Learn More: Knights of the Golden Circle: Secret Empire, Southern Secession, Civil War (Amazon)
Later that year, Bickley again announced plans for an invasion. This time, Bickley signed a treaty with Manuel Doblado, governor of the Mexican state of Guanajuato. Doblado was himself locked in a conflict with the government in Mexico City and hoped to use the Knights to strengthen his position. In exchange, he promised the Knights half of the state’s tax revenue.
Bickley promised an invasion force of 16,000. But he was again unable to provide reinforcements and weapons, and he canceled the invasion.
Eleven pro-slavery states seceded from the Union and formed the Confederacy on December 20th, 1860. Because of that, the southern secession effectively ended the Knights of the Golden Circle.

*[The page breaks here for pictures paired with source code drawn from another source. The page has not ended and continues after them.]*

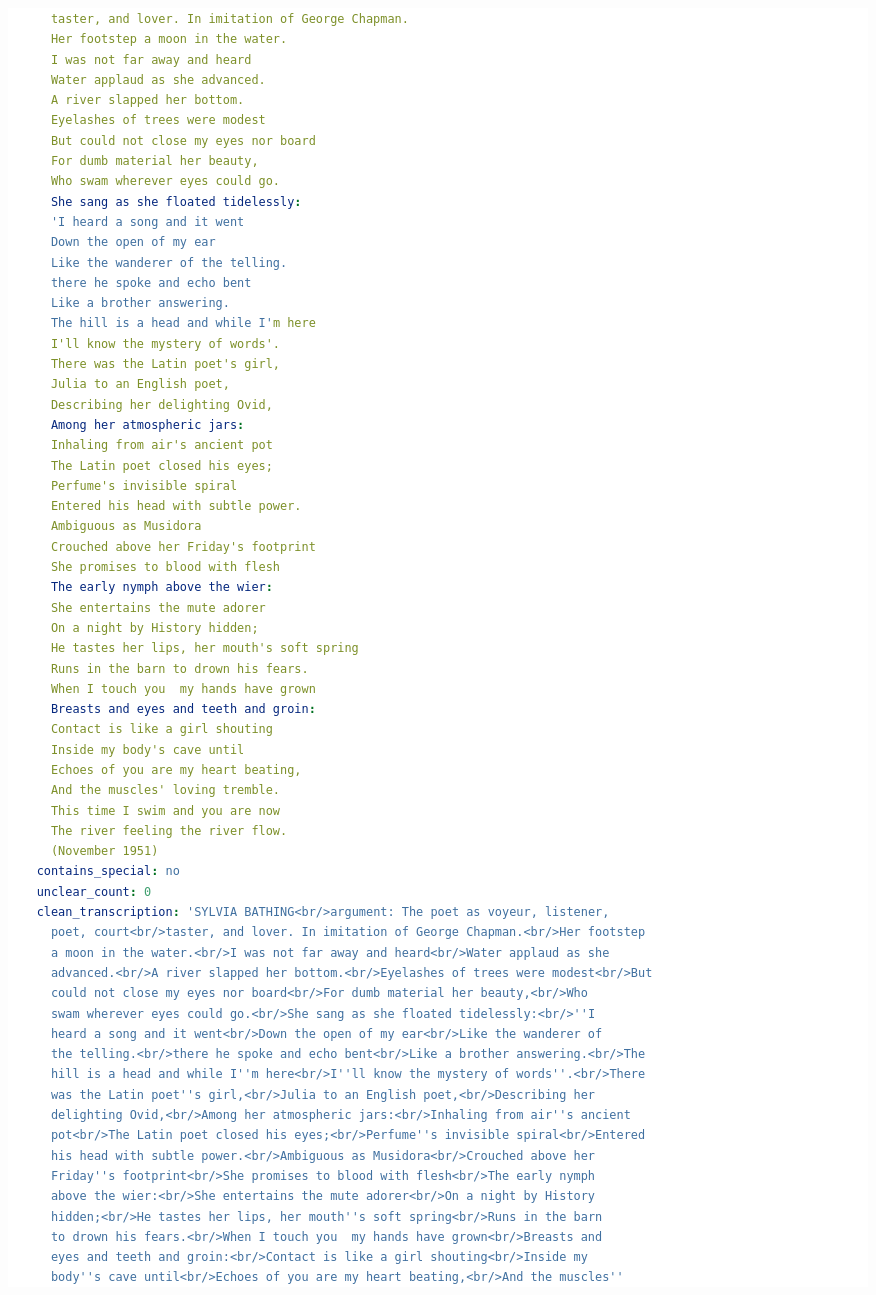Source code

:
 ```yaml
      taster, and lover. In imitation of George Chapman.
      Her footstep a moon in the water.
      I was not far away and heard
      Water applaud as she advanced.
      A river slapped her bottom.
      Eyelashes of trees were modest
      But could not close my eyes nor board
      For dumb material her beauty,
      Who swam wherever eyes could go.
      She sang as she floated tidelessly:
      'I heard a song and it went
      Down the open of my ear
      Like the wanderer of the telling.
      there he spoke and echo bent
      Like a brother answering.
      The hill is a head and while I'm here
      I'll know the mystery of words'.
      There was the Latin poet's girl,
      Julia to an English poet,
      Describing her delighting Ovid,
      Among her atmospheric jars:
      Inhaling from air's ancient pot
      The Latin poet closed his eyes;
      Perfume's invisible spiral
      Entered his head with subtle power.
      Ambiguous as Musidora
      Crouched above her Friday's footprint
      She promises to blood with flesh
      The early nymph above the wier:
      She entertains the mute adorer
      On a night by History hidden;
      He tastes her lips, her mouth's soft spring
      Runs in the barn to drown his fears.
      When I touch you  my hands have grown
      Breasts and eyes and teeth and groin:
      Contact is like a girl shouting
      Inside my body's cave until
      Echoes of you are my heart beating,
      And the muscles' loving tremble.
      This time I swim and you are now
      The river feeling the river flow.
      (November 1951)
    contains_special: no
    unclear_count: 0
    clean_transcription: 'SYLVIA BATHING<br/>argument: The poet as voyeur, listener,
      poet, court<br/>taster, and lover. In imitation of George Chapman.<br/>Her footstep
      a moon in the water.<br/>I was not far away and heard<br/>Water applaud as she
      advanced.<br/>A river slapped her bottom.<br/>Eyelashes of trees were modest<br/>But
      could not close my eyes nor board<br/>For dumb material her beauty,<br/>Who
      swam wherever eyes could go.<br/>She sang as she floated tidelessly:<br/>''I
      heard a song and it went<br/>Down the open of my ear<br/>Like the wanderer of
      the telling.<br/>there he spoke and echo bent<br/>Like a brother answering.<br/>The
      hill is a head and while I''m here<br/>I''ll know the mystery of words''.<br/>There
      was the Latin poet''s girl,<br/>Julia to an English poet,<br/>Describing her
      delighting Ovid,<br/>Among her atmospheric jars:<br/>Inhaling from air''s ancient
      pot<br/>The Latin poet closed his eyes;<br/>Perfume''s invisible spiral<br/>Entered
      his head with subtle power.<br/>Ambiguous as Musidora<br/>Crouched above her
      Friday''s footprint<br/>She promises to blood with flesh<br/>The early nymph
      above the wier:<br/>She entertains the mute adorer<br/>On a night by History
      hidden;<br/>He tastes her lips, her mouth''s soft spring<br/>Runs in the barn
      to drown his fears.<br/>When I touch you  my hands have grown<br/>Breasts and
      eyes and teeth and groin:<br/>Contact is like a girl shouting<br/>Inside my
      body''s cave until<br/>Echoes of you are my heart beating,<br/>And the muscles''
```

As war with the north erupted, plans for a southern Confederate expansion became less urgent. Bickley served on the staff of Confederate General Braxton Bragg as a surgeon. He was arrested as a Confederate spy in 1863 and held prisoner until the war ended. He died in 1867. Other members of the KGC also fought for the Confederate army.
Although the group essentially disbanded, their secretive nature meant they became suspects of the Northwest Conspiracy. This conspiracy was a Confederate plot to overthrow the governments of Ohio, Indiana, Illinois, and Missouri. But no evidence proves KGC’s involvement.
After The War
Like many other secret societies, the end of the Knights of the Golden Circle was only the beginning of rumors about their activities. For instance, some speculate about the group’s connection to other secret societies like the Templars, the Sons of Liberty, or the Freemasons.
Others have suggested that infamous American historical figures like Jesse James and John Wilkes Booth were members, without evidence.
Still, others believed the Knights buried hordes of gold coins across America to finance a second civil war. Whenever someone finds a stash of buried gold coins, there’s usually speculation that its KGC treasure, even as recently as 2014.
But their real legacy is much clearer. While the Civil War outlawed slavery, it did not end America’s underlying racial inequality. The Knights of the Golden Circle may have dissolved, but their ideology continues today.